▸ Exercise description:
Please write out every line of the material, leaving out any picture.

--- Input data Enclosed Below ---

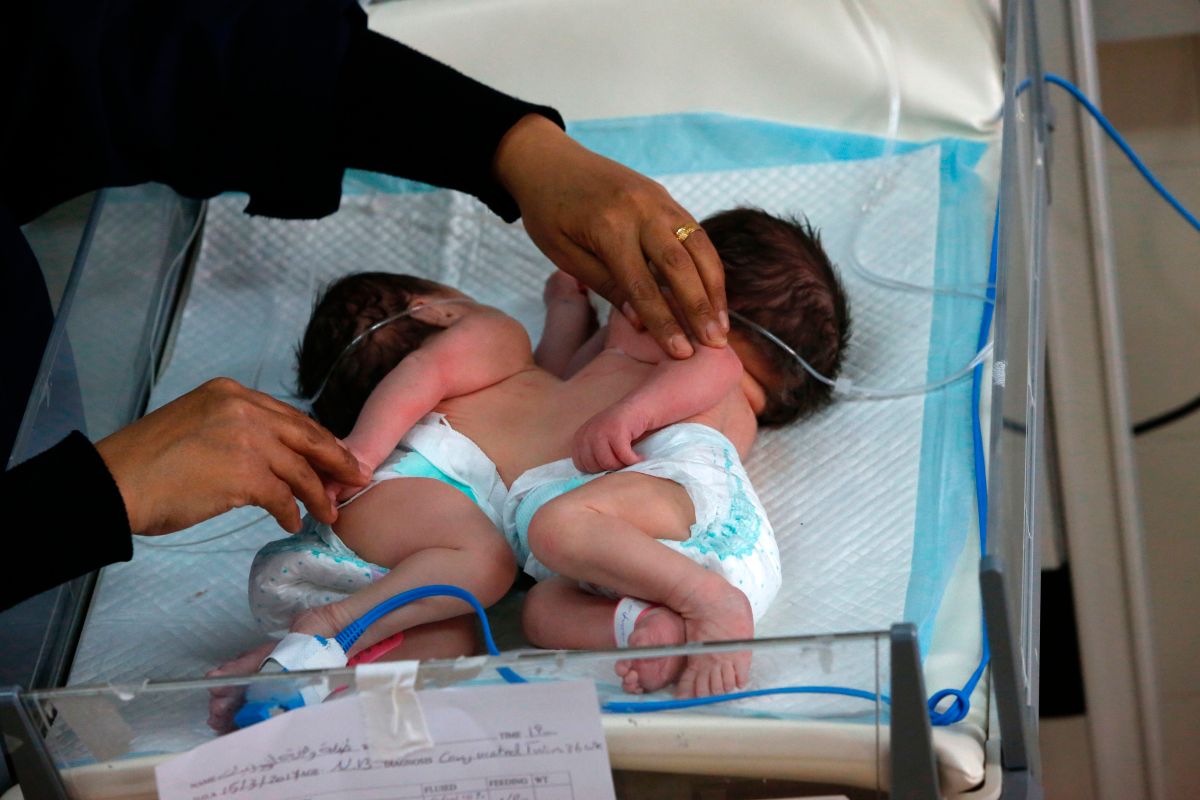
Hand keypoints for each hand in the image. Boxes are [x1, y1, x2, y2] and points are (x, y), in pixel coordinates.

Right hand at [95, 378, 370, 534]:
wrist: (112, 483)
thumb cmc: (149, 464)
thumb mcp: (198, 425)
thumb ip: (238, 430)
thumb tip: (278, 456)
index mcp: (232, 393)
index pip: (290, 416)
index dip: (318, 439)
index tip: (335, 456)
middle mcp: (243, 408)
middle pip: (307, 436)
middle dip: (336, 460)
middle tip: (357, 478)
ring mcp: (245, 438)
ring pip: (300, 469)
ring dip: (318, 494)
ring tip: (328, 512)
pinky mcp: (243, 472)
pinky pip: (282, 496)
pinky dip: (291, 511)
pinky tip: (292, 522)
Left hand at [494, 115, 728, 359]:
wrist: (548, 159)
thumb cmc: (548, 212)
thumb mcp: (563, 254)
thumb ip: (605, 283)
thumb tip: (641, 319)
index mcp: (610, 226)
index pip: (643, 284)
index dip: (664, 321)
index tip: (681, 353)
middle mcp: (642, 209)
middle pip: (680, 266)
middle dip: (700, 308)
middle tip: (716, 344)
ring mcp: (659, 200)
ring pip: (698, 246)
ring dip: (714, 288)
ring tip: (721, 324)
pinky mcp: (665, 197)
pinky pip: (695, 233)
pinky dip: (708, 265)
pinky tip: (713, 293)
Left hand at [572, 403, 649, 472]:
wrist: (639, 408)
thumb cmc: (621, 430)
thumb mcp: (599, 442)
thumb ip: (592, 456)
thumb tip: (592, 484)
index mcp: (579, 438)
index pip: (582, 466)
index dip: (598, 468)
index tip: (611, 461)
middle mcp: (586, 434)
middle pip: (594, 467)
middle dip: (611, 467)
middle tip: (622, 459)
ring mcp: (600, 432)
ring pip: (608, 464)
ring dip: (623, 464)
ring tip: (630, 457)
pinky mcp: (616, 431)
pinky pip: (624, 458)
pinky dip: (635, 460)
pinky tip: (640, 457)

--- End of Enclosed Input data ---

▸ Result of this task:
Hand keypoints for each hand in the image. Boxes are [x1, y1, x2, y2] and points are (x, y), in pixel coordinates.

Right hand at [95, 378, 370, 534]:
wrist: (112, 483)
thumb cmc: (149, 464)
thumb mcp: (198, 425)
thumb ip: (238, 430)
thumb tip: (278, 456)
index mcp: (232, 393)
index pip: (290, 416)
index dip: (318, 439)
index tip: (335, 456)
middle mcp: (243, 408)
middle pip: (307, 436)
middle dip: (336, 460)
middle tip: (357, 478)
ring mcp: (245, 438)
ring pip: (300, 469)
ring dip: (318, 494)
ring tip: (328, 512)
pinky mcp: (243, 472)
pinky pip: (282, 496)
pinky dip: (291, 511)
pinky tip: (292, 522)
Left hand at [494, 115, 728, 359]:
wrist: (548, 159)
thumb cmc: (548, 212)
thumb mcp: (563, 254)
thumb ip: (605, 283)
thumb tip: (641, 319)
index mcp: (610, 226)
index pip: (643, 284)
index dip: (664, 321)
index tip: (681, 353)
middle mcp: (642, 209)
middle pip: (680, 266)
middle dip: (700, 308)
middle tip: (716, 344)
ring mcp: (659, 200)
ring pip: (698, 246)
ring dip: (714, 288)
ring tip: (721, 324)
pinky mcp: (665, 197)
pinky pip: (695, 233)
pinky dip: (708, 265)
pinky tip: (713, 293)
Left hand at [572, 403, 649, 472]:
wrist: (639, 408)
thumb cmc: (621, 430)
thumb mcp: (599, 442)
thumb ip: (592, 456)
thumb tip: (592, 484)
index mcp: (579, 438)
index pip: (582, 466)
index dip: (598, 468)
index tip: (611, 461)
middle mcp: (586, 434)
middle pip: (594, 467)
middle dip: (611, 467)
middle tip: (622, 459)
ring mcp: (600, 432)
ring pip: (608, 464)
ring dip: (623, 464)
ring tip: (630, 457)
pinky mcp: (616, 431)
pinky pip: (624, 458)
pinky dip: (635, 460)
pinky tip: (640, 457)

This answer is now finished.